_Exercise instructions_
Your answer must contain only the lines from the one containing "used in context.</span><span" through the end of the entries below, reproduced character for character.

_Source texts of formatted documents_
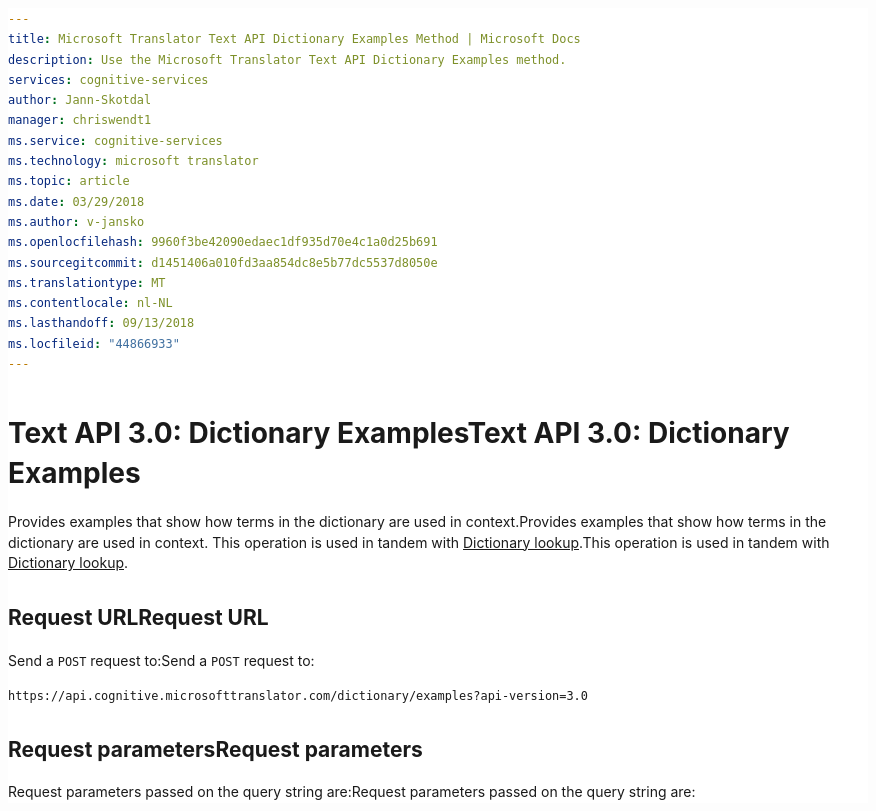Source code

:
 ```yaml
---
title: Microsoft Translator Text API Dictionary Examples Method | Microsoft Docs
description: Use the Microsoft Translator Text API Dictionary Examples method.
services: cognitive-services
author: Jann-Skotdal
manager: chriswendt1
ms.service: cognitive-services
ms.technology: microsoft translator
ms.topic: article
ms.date: 03/29/2018
ms.author: v-jansko
ms.openlocfilehash: 9960f3be42090edaec1df935d70e4c1a0d25b691
ms.sourcegitcommit: d1451406a010fd3aa854dc8e5b77dc5537d8050e
ms.translationtype: MT
ms.contentlocale: nl-NL
ms.lasthandoff: 09/13/2018
ms.locfileid: "44866933"
---
```

# <a name="text-api-30-dictionary-examples"></a><span data-ttu-id="b843f-103">Text API 3.0: Dictionary Examples</span><span class="sxs-lookup"><span data-stu-id="b843f-103">Text API 3.0: Dictionary Examples</span></span>

<span data-ttu-id="b843f-104">Provides examples that show how terms in the dictionary are used in context.</span><span class="sxs-lookup"><span data-stu-id="b843f-104">Provides examples that show how terms in the dictionary are used in context.</span></span> <span data-ttu-id="b843f-105">This operation is used in tandem with [Dictionary lookup](.\v3-0-dictionary-lookup.md).</span><span class="sxs-lookup"><span data-stu-id="b843f-105">This operation is used in tandem with [Dictionary lookup](.\v3-0-dictionary-lookup.md).</span></span>

## <a name="request-url"></a><span data-ttu-id="b843f-106">Request URL</span><span class="sxs-lookup"><span data-stu-id="b843f-106">Request URL</span></span>

<span data-ttu-id="b843f-107">Send a `POST` request to:</span><span class="sxs-lookup"><span data-stu-id="b843f-107">Send a `POST` request to:</span></span>

```HTTP
https://api.cognitive.microsofttranslator.com/dictionary/examples?api-version=3.0
```

## <a name="request-parameters"></a><span data-ttu-id="b843f-108">Request parameters</span><span class="sxs-lookup"><span data-stu-id="b843f-108">Request parameters</span></span>

<span data-ttu-id="b843f-109">Request parameters passed on the query string are:</span><span class="sxs-lookup"><span data-stu-id="b843f-109">Request parameters passed on the query string are:</span></span>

_Response area_
<span data-ttu-id="b843f-104">Provides examples that show how terms in the dictionary are used in context.</span><span class="sxs-lookup"><span data-stu-id="b843f-104">Provides examples that show how terms in the dictionary are used in context.</span></span> <span data-ttu-id="b843f-105">This operation is used in tandem with [Dictionary lookup](.\v3-0-dictionary-lookup.md).</span><span class="sxs-lookup"><span data-stu-id="b843f-105">This operation is used in tandem with [Dictionary lookup](.\v3-0-dictionary-lookup.md).</span></span>

## <a name="request-url"></a><span data-ttu-id="b843f-106">Request URL</span><span class="sxs-lookup"><span data-stu-id="b843f-106">Request URL</span></span>

<span data-ttu-id="b843f-107">Send a `POST` request to:</span><span class="sxs-lookup"><span data-stu-id="b843f-107">Send a `POST` request to:</span></span>

```HTTP
https://api.cognitive.microsofttranslator.com/dictionary/examples?api-version=3.0
```

## <a name="request-parameters"></a><span data-ttu-id="b843f-108">Request parameters</span><span class="sxs-lookup"><span data-stu-id="b843f-108">Request parameters</span></span>

<span data-ttu-id="b843f-109">Request parameters passed on the query string are:</span><span class="sxs-lookup"><span data-stu-id="b843f-109">Request parameters passed on the query string are:</span></span>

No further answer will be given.